From The Guardian (UK)
Ryan McGee told police he made the bomb when he was bored and because he did not like mass immigration
by Vikram Dodd
A soldier who wrote of murdering immigrants and who praised Adolf Hitler has been jailed for two years after building a viable nailbomb packed with 181 pieces of shrapnel to maximise the carnage it would cause.
Ryan McGee, 20, described by his defence team as “a bit of a loner”, wrote in a journal: “I vow to drag every last immigrant into the fires of hell with me.”
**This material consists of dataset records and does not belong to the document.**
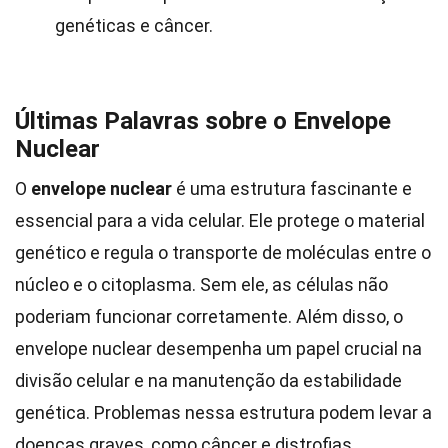
genéticas e câncer.
Últimas Palavras sobre o Envelope
Nuclear
O
envelope nuclear
é uma estrutura fascinante e
essencial para a vida celular. Ele protege o material
genético e regula o transporte de moléculas entre o
núcleo e o citoplasma. Sem ele, as células não
poderiam funcionar corretamente. Além disso, o
envelope nuclear desempenha um papel crucial na
divisão celular e na manutenção da estabilidade
genética. Problemas nessa estrutura podem levar a
doenças graves, como câncer e distrofias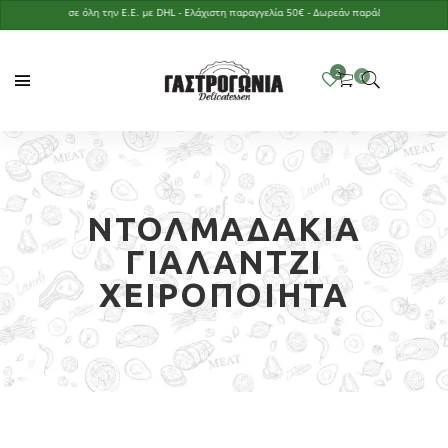
οστολές σε όλη την Ε.Ε. με DHL - Ελάχιστη παραγγελία 50€ - Δωρεάν παράδοση με παραγγελία 
ΝΤΟΛΜΑΔΆΚΙΑ
ΓΙΑΛΑΝΤΖΊ
ΧΕΙΡΟΠΟΊΗΤΑ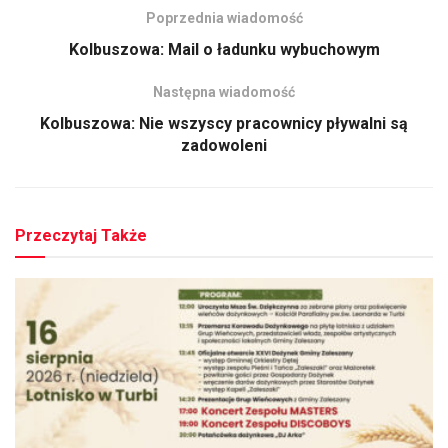
Poprzednia wiadomość
Kolbuszowa: Mail o ładunku wybuchowym
Następna wiadomość
Kolbuszowa: Nie wszyscy pracownicy pływalni są
zadowoleni
Przeczytaj Także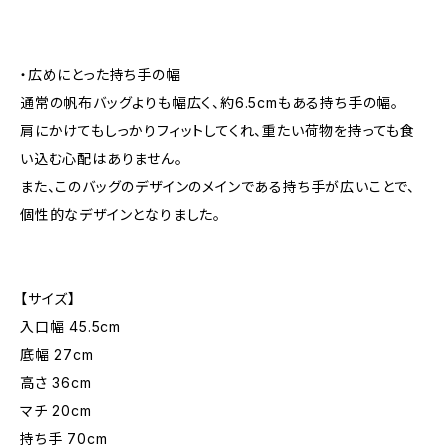
・広めにとった持ち手の幅
通常の帆布バッグよりも幅広く、約6.5cmもある持ち手の幅。
肩にかけてもしっかりフィットしてくれ、重たい荷物を持っても食
い込む心配はありません。
また、このバッグのデザインのメインである持ち手が広いことで、
個性的なデザインとなりました。
【サイズ】
入口幅 45.5cm
底幅 27cm
高さ 36cm
マチ 20cm
持ち手 70cm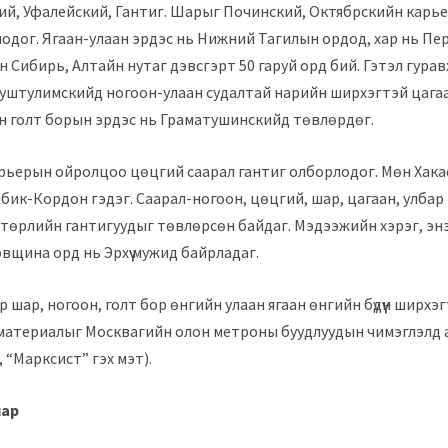
ий, Уфалейский, Гантиг. Шарыг Починский, Октябрскийн кар
одог. Ягаан-улаан эрдэс нь Нижний Тагилын ордод, хар нь П
н Сибирь, Алтайн нутаг дэвсгэрт 50 гаруй орд бий. Гэтэл гура
уштулимскийд ногоон-улаан судалтай нарийн ширхэгтэй цага
н голт борын эрдэс нь Граматушинскийд төвлөрдөг.
рьерын ойролцоо цөцгий саарал гантиг олборлодог. Мөн Хак
ибик-Кордон гэдэг. Саарал-ногоон, цөцгий, шар, цагаан, улбар 
 төрлийн гантигуудыг төвлөрсөн байдаг. Мэдээжийн хэрэг, энэ
вщина орд нь Эрхүү мужид байрладаг.
р шар, ногоон, голт бор өнгийн улаан ягаан өнгийн бүдүүн ширхэ
 материалыг Москвагийн олон метроны буудлуудын чимэглэлд 
 “Марксист” гэх мэт).
нар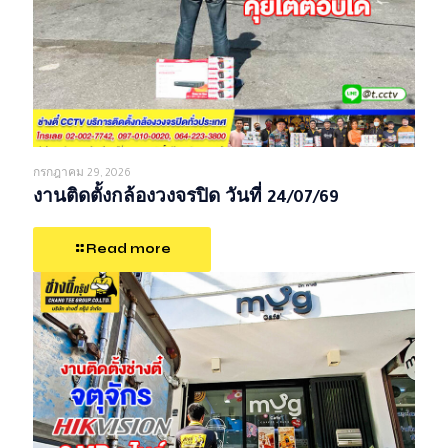
กรกฎาคม 29, 2026
งานติดตั้งกล้องวงจรปิด วันที่ 24/07/69
Read more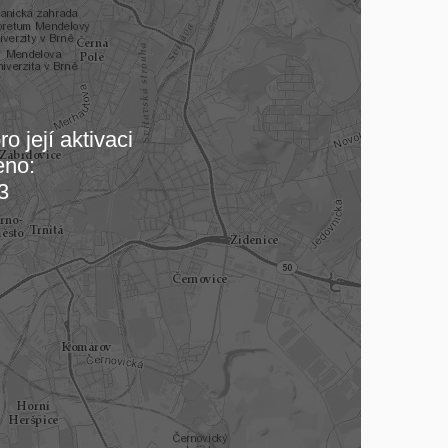
o její aktivaci
eno:
 mapu…
3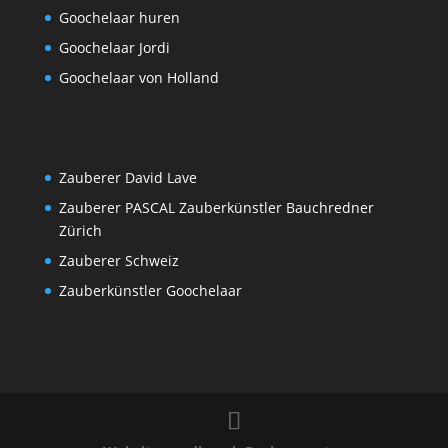
Goochelaar huren
Goochelaar Jordi
Goochelaar von Holland
Zauberer David Lave
Zauberer PASCAL Zauberkünstler Bauchredner
Zürich
Zauberer Schweiz
Zauberkünstler Goochelaar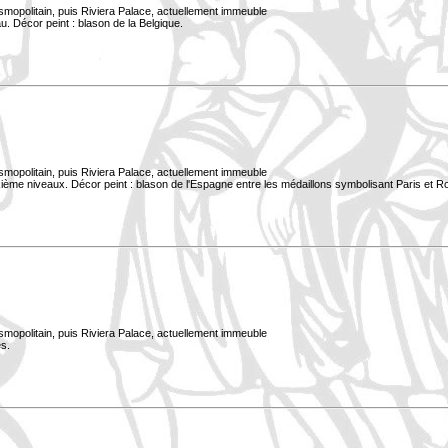
smopolitain, puis Riviera Palace, actuellement immeuble
. Décor peint : blason de la Belgique.
smopolitain, puis Riviera Palace, actuellement immeuble
xième niveaux. Décor peint : blason de l'Espagne entre les médaillons symbolisant Paris et 
smopolitain, puis Riviera Palace, actuellement immeuble
s.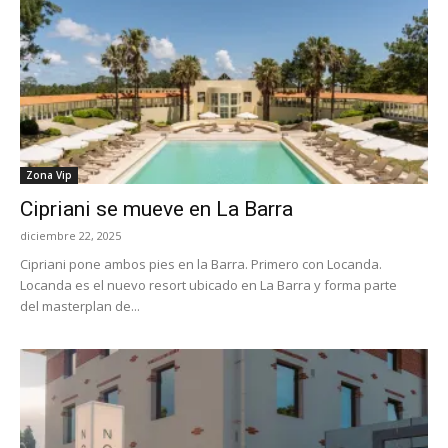
Zona Vip
Cipriani se mueve en La Barra
diciembre 22, 2025
Cipriani pone ambos pies en la Barra. Primero con Locanda.
Locanda es el nuevo resort ubicado en La Barra y forma parte
del masterplan de...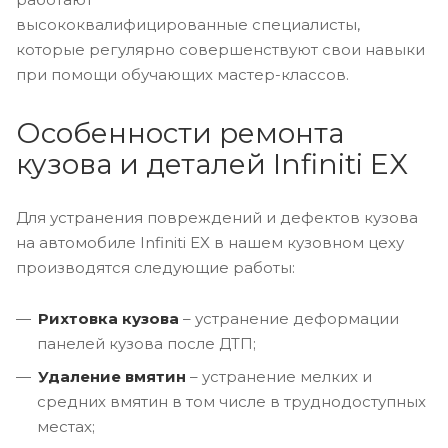
высококвалифицированные специалисты,
которые регулярно совершенствуют свои навыки
при помощи обучающих мастер-классов.
Особенности ремонта
кузова и деталей Infiniti EX
Для устранения повреждений и дефектов кузова
на автомобиле Infiniti EX в нашем кузовном цеху
производятся следующие работы:
Рихтовка кузова
– устранение деформации
панелей кузова после ДТП;
Удаление вмятин
– устранение мелких и
средних вмятин в том числе в труднодоступных
местах;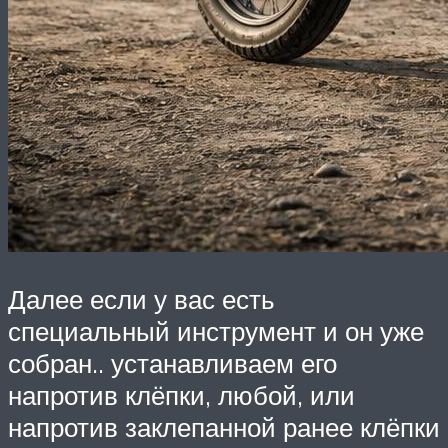
Далее если у вас есть
специальный инструмент и он уже
собран.. устанавливаем его
напротив клёпки, любой, или
напротив заклепанной ранее клёпки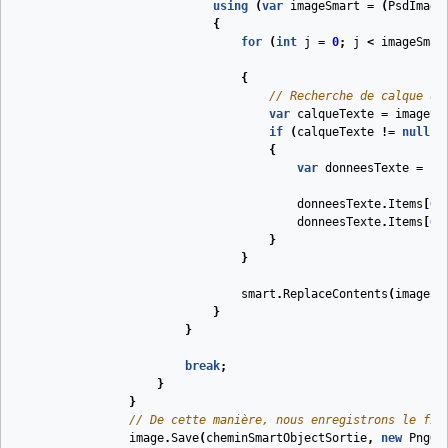
using
(
var
imageSmart
=
(
PsdImage
{
for
(
int
j
=
0
;
j
<
imageSmar
{
// Recherche de calque de
var
calqueTexte
=
imageSm
if
(
calqueTexte
!=
null
)
{
var
donneesTexte
=
ca
donneesTexte
.
Items
[
0
]
donneesTexte
.
Items
[
0
]
}
}
smart
.
ReplaceContents
(
imageSm
}
}
break
;
}
}
// De cette manière, nous enregistrons le fic
image
.
Save
(
cheminSmartObjectSortie
,
new
PngOp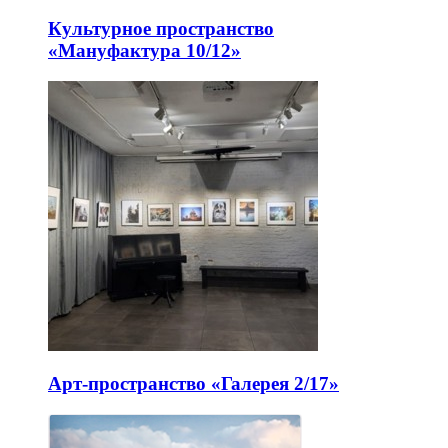
Культурное пространство
«Мануфактура 10/12»
Арт-пространство «Галерея 2/17»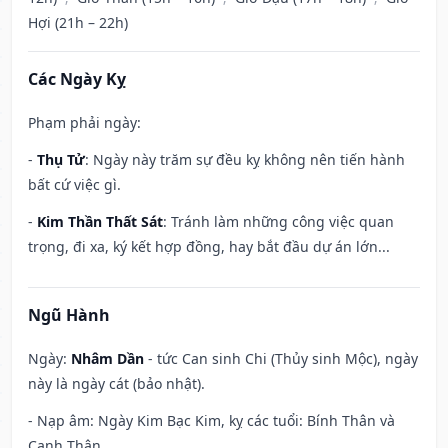
Hợi (21h – 22h)
Các Ngày Kỵ
Phạm phải ngày:
-
Thụ Tử
: Ngày này trăm sự đều kỵ không nên tiến hành
bất cứ việc gì.
-
Kim Thần Thất Sát
: Tránh làm những công việc quan
trọng, đi xa, ký kết hợp đồng, hay bắt đầu dự án lớn...
Ngũ Hành
Ngày:
Nhâm Dần
- tức Can sinh Chi (Thủy sinh Mộc), ngày
này là ngày cát (bảo nhật).
- Nạp âm: Ngày Kim Bạc Kim, kỵ các tuổi: Bính Thân và
Canh Thân.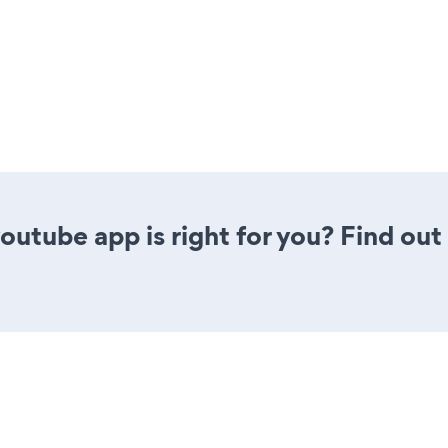
youtube app is right for you? Find out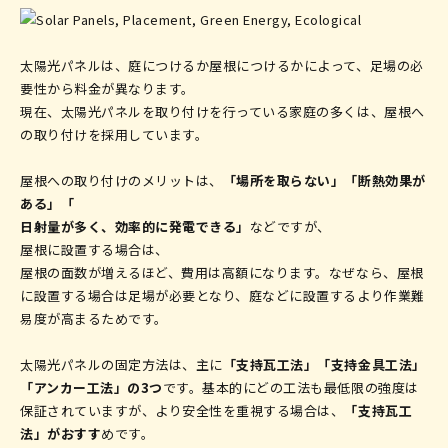
太陽光パネルは、庭につけるか屋根につけるかによって、足場の必
要性から料金が異なります。
現在、太陽光パネルを取り付けを行っている家庭の多くは、屋根へ
の取り付けを採用しています。
屋根への取り付けのメリットは、
「場所を取らない」「断熱効果が
ある」「
日射量が多く、効率的に発電できる」
などですが、
屋根に設置する場合は、
屋根の面数が増えるほど、費用は高額になります。なぜなら、屋根
に設置する場合は足場が必要となり、庭などに設置するより作業難
易度が高まるためです。
太陽光パネルの固定方法は、主に
「支持瓦工法」「支持金具工法」
「アンカー工法」の3つ
です。基本的にどの工法も最低限の強度は
保証されていますが、より安全性を重視する場合は、
「支持瓦工
法」がおすす
めです。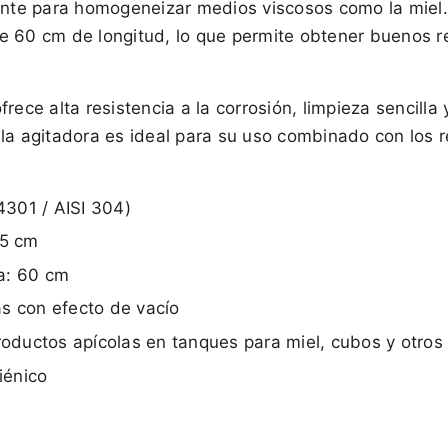
iente para homogeneizar medios viscosos como la miel.
e 60 cm de longitud, lo que permite obtener buenos r
rece alta resistencia a la corrosión, limpieza sencill
rilla agitadora es ideal para su uso combinado con los 
.4301 / AISI 304)
15 cm
ra: 60 cm
s con efecto de vacío
roductos apícolas en tanques para miel, cubos y otros 
iénico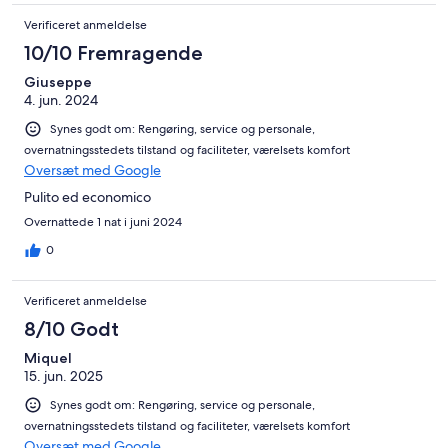
Verificeret anmeldelse
10/10 Fremragende
Giuseppe
4. jun. 2024
Synes godt om: Rengøring, service og personale,
overnatningsstedets tilstand og faciliteter, værelsets komfort
Oversæt med Google
Pulito ed economico
Overnattede 1 nat i juni 2024
0
Verificeret anmeldelse
8/10 Godt
Miquel
15. jun. 2025
Synes godt om: Rengøring, service og personale,
overnatningsstedets tilstand og faciliteter, værelsets komfort
Oversæt med Google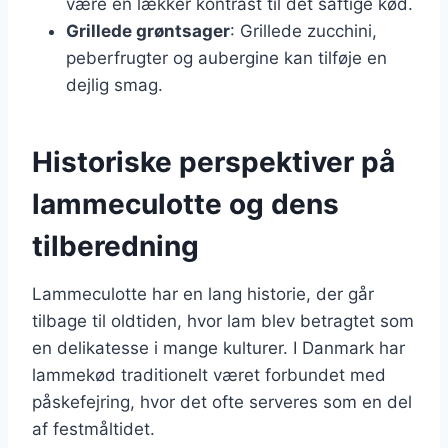
være en lækker kontrast til det saftige kød.
Grillede grøntsager
: Grillede zucchini,
peberfrugter og aubergine kan tilføje en
dejlig smag.
Historiske perspektiver på
lammeculotte og dens
tilberedning
Lammeculotte har en lang historie, der går
tilbage til oldtiden, hvor lam blev betragtet som
en delikatesse i mange kulturer. I Danmark har
lammekød traditionelt været forbundet med
påskefejring, hvor det ofte serveres som en del
af festmåltidet.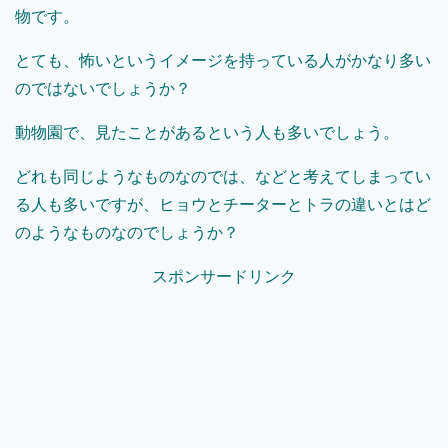
物です。
とても、怖いというイメージを持っている人がかなり多い
のではないでしょうか？
動物園で、見たことがあるという人も多いでしょう。
どれも同じようなものなのでは、などと考えてしまってい
る人も多いですが、ヒョウとチーターとトラの違いとはど
のようなものなのでしょうか？
スポンサードリンク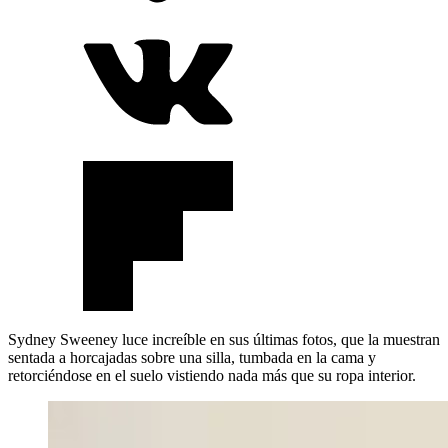
Sydney Sweeney luce increíble en sus últimas fotos, que la muestran
sentada a horcajadas sobre una silla, tumbada en la cama y
retorciéndose en el suelo vistiendo nada más que su ropa interior.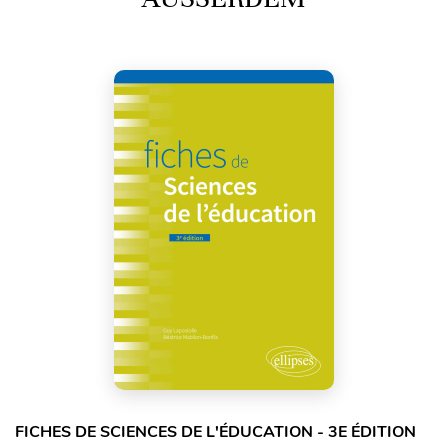
FICHES DE SCIENCES DE L'ÉDUCATION - 3E ÉDITION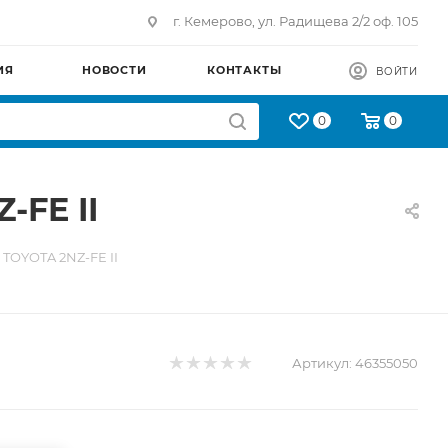
г. Кемерово, ул. Радищева 2/2 оф. 105
ИЯ
НОВОСТИ
КОНТАКТЫ
ВОЙТИ
0
0
-FE II
 TOYOTA 2NZ-FE II
Артикул:
46355050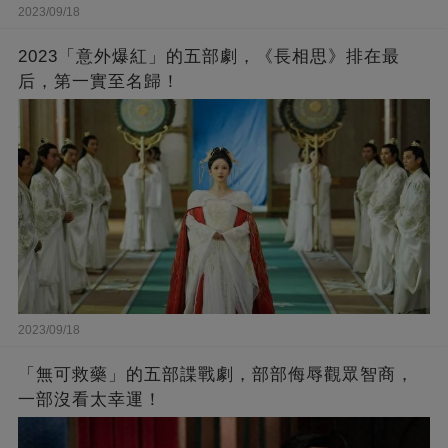
2023/09/18
2023「意外爆紅」的五部劇，《長相思》排在最
后，第一實至名歸！
2023/09/18
「無可救藥」的五部諜戰劇，部部侮辱觀眾智商，
一部沒看太幸運！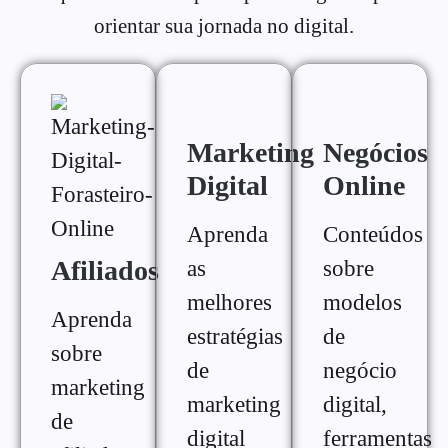
orientar sua jornada no digital.
Marketing
Negócios
Digital
Online
Aprenda
Conteúdos
Afiliados
as
sobre
melhores
modelos
Aprenda
estratégias
de
sobre
de
negócio
marketing
marketing
digital,
de
digital
ferramentas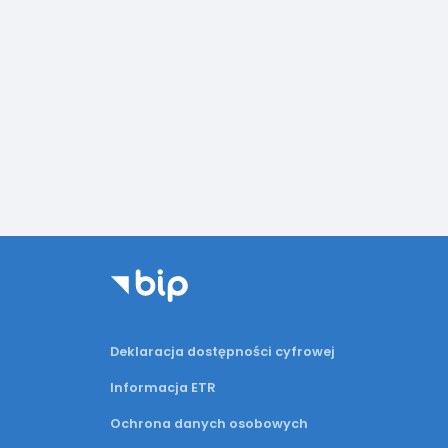
Deklaracja dostępności cyfrowej
Informacja ETR
Ochrona danych osobowych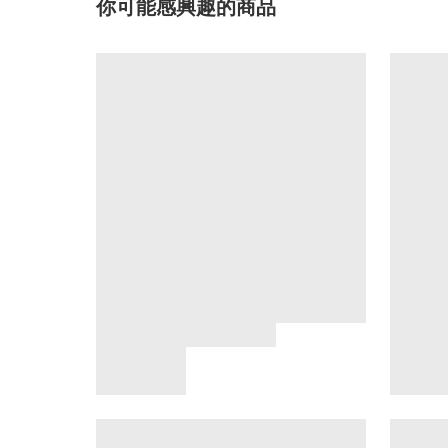
你可能感興趣的商品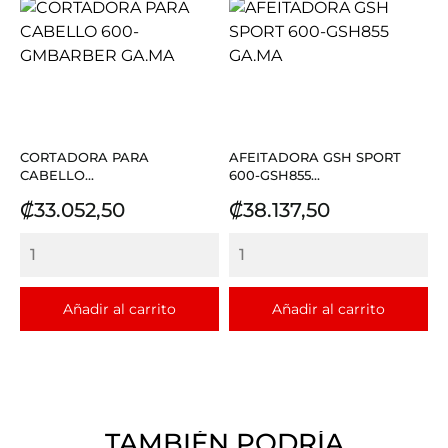
CORTADORA PARA
AFEITADORA GSH SPORT
CABELLO...
600-GSH855...
Precio
Precio
₡33.052,50
₡38.137,50
Añadir al carrito
Añadir al carrito
TAMBIÉN PODRÍA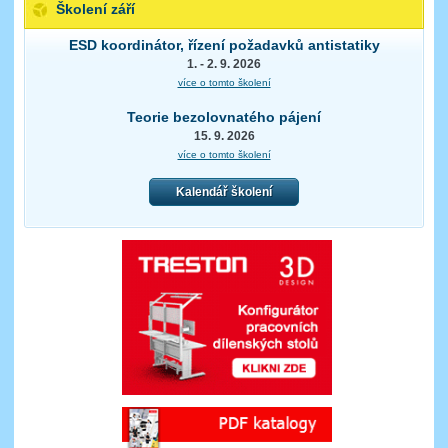
Školení září
ESD koordinátor, řízení požadavků antistatiky
1. - 2. 9. 2026
více o tomto školení
Teorie bezolovnatého pájení
15. 9. 2026
více o tomto školení
Kalendář školení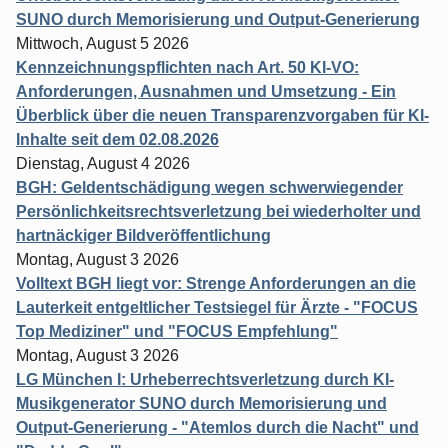
SUNO durch Memorisierung und Output-Generierung
Mittwoch, August 5 2026
Kennzeichnungspflichten nach Art. 50 KI-VO:
Anforderungen, Ausnahmen und Umsetzung - Ein
Überblick über die neuen Transparenzvorgaben für KI-
Inhalte seit dem 02.08.2026
Dienstag, August 4 2026
BGH: Geldentschädigung wegen schwerwiegender
Persönlichkeitsrechtsverletzung bei wiederholter und
hartnäckiger Bildveröffentlichung
Montag, August 3 2026
Volltext BGH liegt vor: Strenge Anforderungen an die
Lauterkeit entgeltlicher Testsiegel für Ärzte - "FOCUS
Top Mediziner" und "FOCUS Empfehlung"
Montag, August 3 2026
LG München I: Urheberrechtsverletzung durch KI-
Musikgenerator SUNO durch Memorisierung und
Output-Generierung - "Atemlos durch die Nacht" und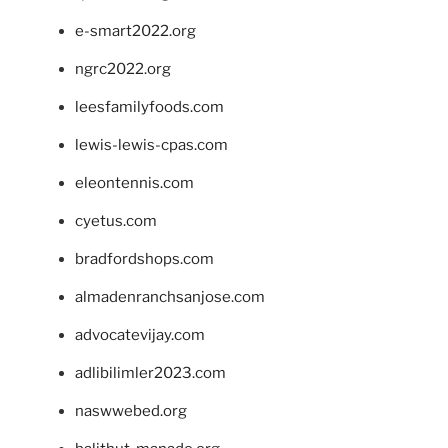
e-smart2022.org
ngrc2022.org
leesfamilyfoods.com
lewis-lewis-cpas.com
eleontennis.com
cyetus.com
bradfordshops.com
almadenranchsanjose.com
advocatevijay.com
adlibilimler2023.com
naswwebed.org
He downloaded a video of two bound and gagged men beneath a swastika flag, one being beheaded and the other killed by a gunshot to the head and went online to tell people to do something if they hated immigration. He supported the English Defence League, Ku Klux Klan and praised then British National party leader Nick Griffin.
A nailbomb and cache of weapons including an imitation firearm, an air pistol, axes and knives were found in the bedroom of his family home in Eccles, Salford, and he had researched buying guns on the web. McGee also posted several pictures of himself in EDL and Ku Klux Klan clothing and standing next to EDL flags.
When he was interviewed by police, McGee said he made the bomb while on leave “out of boredom” and he was interested in rightwing politics because he did not like mass immigration.
He came from a family, the court heard, with far-rightwing views. He had attended an EDL rally and had a “No Surrender” EDL flag and an EDL T-shirt and jumper – all bought for him by his mother for his 18th birthday.
Prosecutor Roger Smart accepted McGee was not a terrorist but an immature teenager. He kept a journal called Ryan’s Story with Scooby Doo stickers on the front, and inside drawings of guns, machetes, knuckledusters and knives. He was jailed for 24 months after admitting that between 1 and 3 September 2013 at Salford he made an explosive device.
But after the sentencing, critics argued that a Muslim convicted of the same offence would have faced a longer jail term.
Imran Khan, solicitor for Mohommod Nawaz, jailed for four and a half years for travelling to a terrorist training camp in Syria, said: “It seems that if you are a Muslim, justice is not blind.